Tak banyak orang yang tertarik dan bersedia untuk terlibat dalam melayani dan beraktifitas sehari-hari di rumah singgah bagi pasien kanker anak. Selain ruang dinamika yang terbatas hanya di satu tempat, aktifitas program yang dihadirkan untuk memberikan layanan bagi pasien kanker anak ini juga sekilas terlihat monoton.
Namun hal tersebut dirasakan berbeda oleh M Herizal Yoesri, yang kesehariannya memiliki tanggung jawab dalam pengelolaan Rumah Sehat Pelita Hati (RSPH). Yakni, hunian sementara bagi pasien kanker anak selama menunggu jadwal pengobatan di rumah sakit.

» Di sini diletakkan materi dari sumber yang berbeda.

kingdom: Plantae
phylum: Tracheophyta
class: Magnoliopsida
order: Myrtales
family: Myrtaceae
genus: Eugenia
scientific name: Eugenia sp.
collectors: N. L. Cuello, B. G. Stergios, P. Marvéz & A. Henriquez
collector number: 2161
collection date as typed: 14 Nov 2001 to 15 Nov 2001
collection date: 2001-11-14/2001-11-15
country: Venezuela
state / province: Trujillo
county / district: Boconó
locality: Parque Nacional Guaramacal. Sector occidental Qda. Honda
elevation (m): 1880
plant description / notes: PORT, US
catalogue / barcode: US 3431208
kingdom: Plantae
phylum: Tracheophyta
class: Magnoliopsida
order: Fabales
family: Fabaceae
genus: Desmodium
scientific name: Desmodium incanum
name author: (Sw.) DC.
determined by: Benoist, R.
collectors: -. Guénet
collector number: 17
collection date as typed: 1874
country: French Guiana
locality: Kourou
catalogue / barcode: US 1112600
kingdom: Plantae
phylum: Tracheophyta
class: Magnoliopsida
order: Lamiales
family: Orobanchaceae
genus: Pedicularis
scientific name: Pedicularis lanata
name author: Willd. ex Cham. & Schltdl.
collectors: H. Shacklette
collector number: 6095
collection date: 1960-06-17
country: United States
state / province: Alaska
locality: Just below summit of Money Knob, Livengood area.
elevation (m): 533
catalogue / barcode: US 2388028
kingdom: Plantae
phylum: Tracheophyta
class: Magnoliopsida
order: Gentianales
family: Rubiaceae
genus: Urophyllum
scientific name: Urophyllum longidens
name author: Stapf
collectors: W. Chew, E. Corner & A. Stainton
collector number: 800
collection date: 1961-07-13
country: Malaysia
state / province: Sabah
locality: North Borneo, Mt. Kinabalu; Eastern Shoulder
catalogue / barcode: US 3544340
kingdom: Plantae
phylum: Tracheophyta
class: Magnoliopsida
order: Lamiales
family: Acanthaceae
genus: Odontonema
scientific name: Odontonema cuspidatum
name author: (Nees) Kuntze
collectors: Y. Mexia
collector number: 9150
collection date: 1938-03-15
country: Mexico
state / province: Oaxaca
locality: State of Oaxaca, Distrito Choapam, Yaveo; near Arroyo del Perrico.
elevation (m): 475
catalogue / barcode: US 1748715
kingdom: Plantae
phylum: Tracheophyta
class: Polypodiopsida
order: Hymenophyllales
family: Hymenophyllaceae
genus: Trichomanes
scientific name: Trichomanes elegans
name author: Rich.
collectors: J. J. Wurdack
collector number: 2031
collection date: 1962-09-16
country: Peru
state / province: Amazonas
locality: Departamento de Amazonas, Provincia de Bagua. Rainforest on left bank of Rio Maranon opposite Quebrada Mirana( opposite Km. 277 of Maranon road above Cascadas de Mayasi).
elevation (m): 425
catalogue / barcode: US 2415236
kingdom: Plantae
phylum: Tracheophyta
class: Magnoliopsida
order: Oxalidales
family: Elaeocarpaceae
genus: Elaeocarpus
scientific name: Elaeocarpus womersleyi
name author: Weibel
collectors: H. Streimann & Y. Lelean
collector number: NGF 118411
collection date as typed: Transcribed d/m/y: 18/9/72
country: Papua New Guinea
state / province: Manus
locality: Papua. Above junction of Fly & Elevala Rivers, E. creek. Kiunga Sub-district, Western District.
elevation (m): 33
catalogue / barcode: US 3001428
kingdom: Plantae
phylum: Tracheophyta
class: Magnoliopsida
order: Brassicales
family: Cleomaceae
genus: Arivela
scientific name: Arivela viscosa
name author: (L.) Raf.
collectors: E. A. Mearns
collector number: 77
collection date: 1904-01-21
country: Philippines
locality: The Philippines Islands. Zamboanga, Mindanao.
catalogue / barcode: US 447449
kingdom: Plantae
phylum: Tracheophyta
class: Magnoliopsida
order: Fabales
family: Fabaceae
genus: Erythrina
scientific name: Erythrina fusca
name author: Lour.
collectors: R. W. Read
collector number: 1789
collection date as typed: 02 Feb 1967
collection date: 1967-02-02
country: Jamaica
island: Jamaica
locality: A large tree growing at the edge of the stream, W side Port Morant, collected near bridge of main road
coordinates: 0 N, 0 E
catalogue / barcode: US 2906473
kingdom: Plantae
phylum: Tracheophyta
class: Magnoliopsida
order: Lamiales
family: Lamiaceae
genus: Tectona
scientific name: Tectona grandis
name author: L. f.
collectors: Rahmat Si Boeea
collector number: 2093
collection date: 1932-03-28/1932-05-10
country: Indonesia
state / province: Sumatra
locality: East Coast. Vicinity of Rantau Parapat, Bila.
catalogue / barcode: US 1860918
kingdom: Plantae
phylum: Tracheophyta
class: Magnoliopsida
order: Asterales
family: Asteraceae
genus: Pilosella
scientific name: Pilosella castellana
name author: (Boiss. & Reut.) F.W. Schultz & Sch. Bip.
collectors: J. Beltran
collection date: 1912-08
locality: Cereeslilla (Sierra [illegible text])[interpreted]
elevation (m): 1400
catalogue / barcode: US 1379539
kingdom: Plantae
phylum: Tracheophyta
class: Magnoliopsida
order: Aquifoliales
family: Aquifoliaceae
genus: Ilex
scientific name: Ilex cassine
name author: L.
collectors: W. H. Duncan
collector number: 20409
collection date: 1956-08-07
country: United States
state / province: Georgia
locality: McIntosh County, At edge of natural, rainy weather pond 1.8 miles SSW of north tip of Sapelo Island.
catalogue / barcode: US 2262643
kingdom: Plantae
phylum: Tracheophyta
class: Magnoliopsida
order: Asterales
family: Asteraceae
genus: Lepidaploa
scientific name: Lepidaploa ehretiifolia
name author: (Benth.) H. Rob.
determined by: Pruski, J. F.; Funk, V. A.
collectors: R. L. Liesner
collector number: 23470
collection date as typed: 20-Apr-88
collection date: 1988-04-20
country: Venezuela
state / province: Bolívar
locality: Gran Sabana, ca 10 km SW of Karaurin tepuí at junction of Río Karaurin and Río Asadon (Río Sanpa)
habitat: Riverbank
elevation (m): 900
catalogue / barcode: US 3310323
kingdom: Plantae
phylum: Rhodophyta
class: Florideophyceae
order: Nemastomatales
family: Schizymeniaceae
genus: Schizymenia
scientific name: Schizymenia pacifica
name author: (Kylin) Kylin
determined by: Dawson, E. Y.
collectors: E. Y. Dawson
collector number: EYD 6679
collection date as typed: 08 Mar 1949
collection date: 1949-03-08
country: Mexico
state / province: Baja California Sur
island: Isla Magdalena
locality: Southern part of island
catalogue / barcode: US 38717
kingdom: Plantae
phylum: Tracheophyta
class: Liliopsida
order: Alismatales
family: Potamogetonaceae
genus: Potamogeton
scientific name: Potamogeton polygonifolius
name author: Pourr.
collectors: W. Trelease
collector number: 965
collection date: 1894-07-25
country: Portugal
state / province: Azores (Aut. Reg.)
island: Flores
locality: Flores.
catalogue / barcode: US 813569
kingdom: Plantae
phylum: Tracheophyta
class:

Di antara penghuni RSPH ini ada yang berasal dari kabupaten/kota se-Sumatera Selatan dan beberapa provinsi lain seperti dari Bengkulu, Jambi, Lampung dan Bangka Belitung. Dengan latar belakang daerah yang berbeda-beda, tentunya mereka membawa kebiasaan dan budaya yang berbeda pula.
Keragaman sifat inilah yang menepis kejenuhan seorang Herizal dalam kesehariannya dalam mengurus RSPH.
“Setiap hari kita bersosialisasi dengan orang yang berbeda daerah dengan bermacam wataknya. Sehingga kemampuan untuk saling mengerti antara kita dan penghuni sebagai penerima manfaat harus terus diupayakan,” katanya.
Terhitung sudah dua tahun, Herizal diberi amanah untuk mengurus RSPH sejak dimulainya program pada 2014 lalu. Dalam keseharian, mungkin saja ditemukan ketidakcocokan antar penghuni rumah karena perbedaan latar belakang. Namun karena mereka pada posisi yang sama untuk mengobati buah hati yang terkena kanker, sehingga kondisi pun relatif terkendali.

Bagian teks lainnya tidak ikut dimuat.